The direct numerical simulation of solid-liquid flows is a computational challenge that has received much attention recently. Such problems are of interest in modeling of environmental systems and industrial applications like oil refining. The use of iterative solution methods in these problems is mandated by the enormous size of the resulting linear systems.
We present a domain decomposition solution technique for two-dimensional solid-liquid flows. This approach makes use of PSPARSLIB, a portable library for the parallel solution of linear systems. The main concerns in this problem are how to perform domain decomposition in the presence of the particles and how to precondition the resulting linear systems. This work concentrates on partitioning strategies.
Domain decomposition is hindered in this case by the presence of the particles. The density of the unstructured mesh tends to follow the particles. The technique of overlaying a two-dimensional processor grid over the computational domain will generally provide poor load balancing since the particles can move to any location in the domain and they are frequently packed closely together. In addition, for simulations with large numbers of particles, splitting a particle across subdomains is difficult to avoid. If a particle is shared between too many subdomains, a degradation in the parallel efficiency is observed.

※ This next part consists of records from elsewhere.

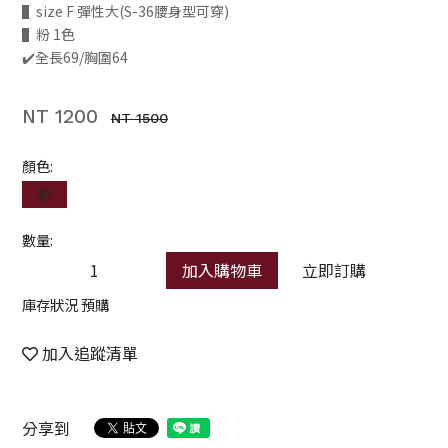
▌size F 彈性大(S-36腰身型可穿)
▌粉 1色
✔️全長69/胸圍64
NT 1200
NT 1500
顏色:
粉
數量:
加入購物車
立即訂購
庫存狀況 預購
加入追蹤清單
分享到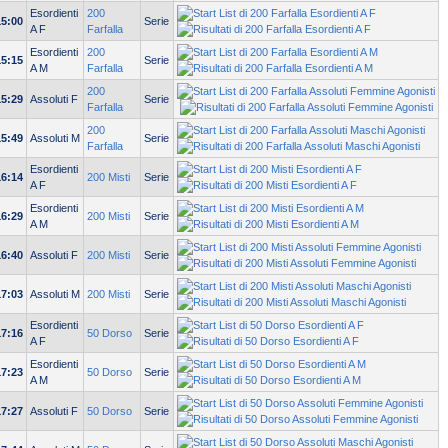
Esordienti
200
15:00
Serie
A F
Farfalla
Esordienti
200
15:15
Serie
A M
Farfalla
200
15:29
Assoluti F
Serie
Farfalla
200
15:49
Assoluti M
Serie
Farfalla
Esordienti
16:14
200 Misti
Serie
A F
Esordienti
16:29
200 Misti
Serie
A M
16:40
Assoluti F
200 Misti
Serie
17:03
Assoluti M
200 Misti
Serie
Esordienti
17:16
50 Dorso
Serie
A F
Esordienti
17:23
50 Dorso
Serie
A M
17:27
Assoluti F
50 Dorso
Serie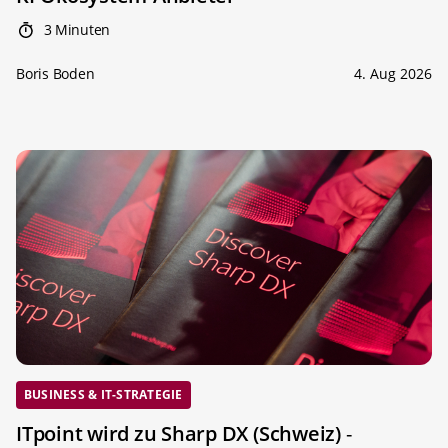
3 Minuten
Boris Boden
4. Aug 2026
BUSINESS & IT-STRATEGIE
ITpoint wird zu Sharp DX (Schweiz)
-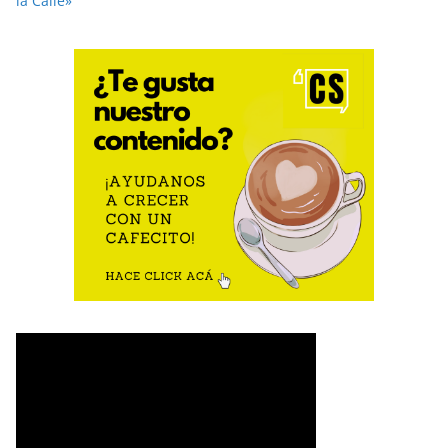
la Calle»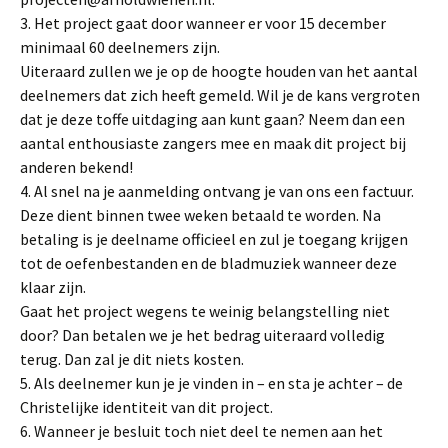
3. Het project gaat door wanneer er voor 15 december
minimaal 60 deelnemers zijn.
Uiteraard zullen we je op de hoogte houden van het aantal
deelnemers dat zich heeft gemeld. Wil je de kans vergroten
dat je deze toffe uitdaging aan kunt gaan? Neem dan een
aantal enthousiaste zangers mee en maak dit project bij
anderen bekend!
4. Al snel na je aanmelding ontvang je van ons een factuur.
Deze dient binnen twee weken betaald te worden. Na
betaling is je deelname officieel en zul je toegang krijgen
tot de oefenbestanden en de bladmuziek wanneer deze
klaar zijn.
Gaat het project wegens te weinig belangstelling niet
door? Dan betalen we je het bedrag uiteraard volledig
terug. Dan zal je dit niets kosten.
5. Als deelnemer kun je je vinden in – en sta je achter – de
Christelijke identiteit van dit project.
6. Wanneer je besluit toch niet deel te nemen aan het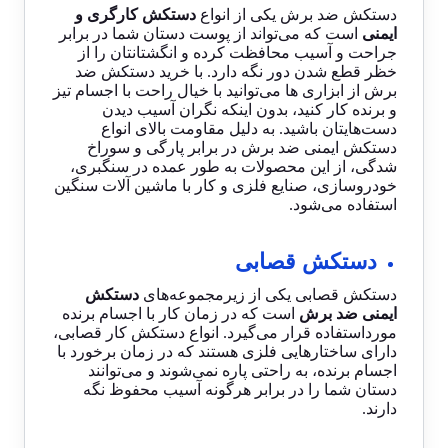
دستکش ضد برش یکی از انواع
دستکش کارگری و
ایمنی
است که می‌تواند از پوست دستان شما در برابر
جراحت و آسیب محافظت کرده و انگشتانتان را از
خظر قطع شدن دور نگه دارد. با
خرید دستکش ضد
برش
از ابزاری ها می‌توانید با خیال راحت با اجسام تیز
و برنده کار کنید، بدون اینکه نگران آسیب دیدن
دست‌هایتان باشید. به دلیل مقاومت بالای انواع
دستکش ایمنی ضد برش در برابر پارگی و سوراخ
شدگی، از این محصولات به طور عمده در سنگبری،
خودروسازی، صنایع فلزی و کار با ماشین آلات سنگین
استفاده می‌شود.
دستکش قصابی
دستکش قصابی یکی از زیرمجموعه‌های
دستکش
ایمنی ضد برش
است که در زمان کار با اجسام برنده
مورداستفاده قرار می‌گیرد. انواع
دستکش کار قصابی
،
دارای ساختارهایی فلزی هستند که در زمان برخورد با
اجسام برنده، به راحتی پاره نمی‌شوند و می‌توانند
دستان شما را در برابر هرگونه آسیب محفوظ نگه
دارند.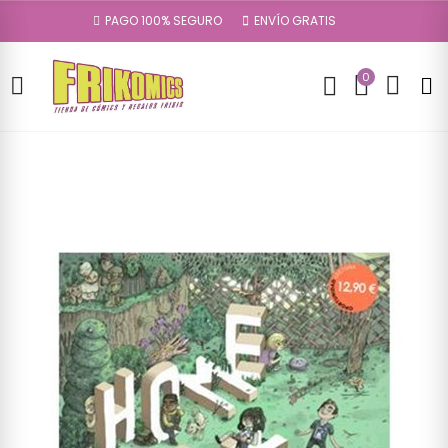
PAGO 100% SEGURO
ENVÍO GRATIS
0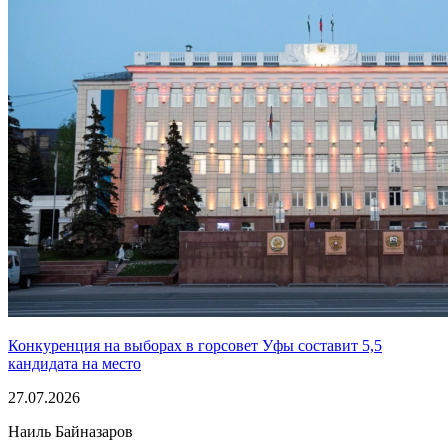
Конкуренция на выборах в горсовет Уфы составит 5,5
кандидата на место
27.07.2026
Наиль Байназаров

Various techniques to overcome these obstacles are currently being examined. In order to effectively deal with variations in grid density, we have developed a simple one-dimensional partitioning strategy that is effective. The idea is to group the finite elements into bins based on the x-coordinate of the centroid. Once this is done, the elements in each bin are sorted in order of increasing y-coordinate. An approximate number of elements per domain (NED) is computed from the total number of elements and processors. The contents of the bins are then traversed, associating each element with a processor until the accumulated number of elements reaches NED. At this point the processor number is increased and the traversing continues. The benefit of this technique is that it naturally follows the density of the grid. Preliminary experiments indicate that this approach provides partitionings that perform as well as partitionings provided by Metis. While the bin-sorting approach takes more time than Metis, it requires less memory.
Another obstacle is how to account for the presence of the particles. The current particle simulator uses a projection technique developed by Maury and Glowinski. This results in a symmetric saddle point problem with a positive definite matrix in the (1,1) block. However, the projection step requires information about the particle and all finite elements connected to it. When particles are closely packed, there are usually no elements between particles, hence, a given particle may require information from many adjacent particles in addition to all the associated elements. A large amount of data will need to be communicated should a particle be split between two or more subdomains. This can degrade speed-up and scalability. We are examining several approaches to particle distribution. The first is to create a layer of structured elements on each particle to ensure that there is always at least one fluid element between particles. This allows a particle to be isolated on one processor and eliminates the need to communicate information directly between particles, but also increases the mesh density. The second idea is, should a particle be split between two or more subdomains, to duplicate the particle and all elements attached to it on each of the subdomains. The reduces the amount of data that must be communicated during the assembly of the local matrices, but also increases the amount of overlap between domains. The last idea is a generalization of the previous one. Rather than overlap the particles and elements, only the particle centers are overlapped. This necessitates some communication while assembling the local matrices, but greatly reduces the amount of overlap. The preliminary experiments indicate that of these, the second option performs best.
A variant of PSPARSLIB is used to solve the linear systems. The two solution approaches we have attempted so far are an Additive Schwarz algorithm with ILUT preconditioning on each subdomain and a Schur complement technique. The latter approach consists of an Additive Schwarz algorithm on the nodes that are interior to each processor and a GMRES iteration on the interface unknowns.
We will present results comparing the effectiveness of these partitioning strategies.
This work is supported by NSF under NSF grant NSF/CTS 9873236 and by the Minnesota Supercomputing Institute.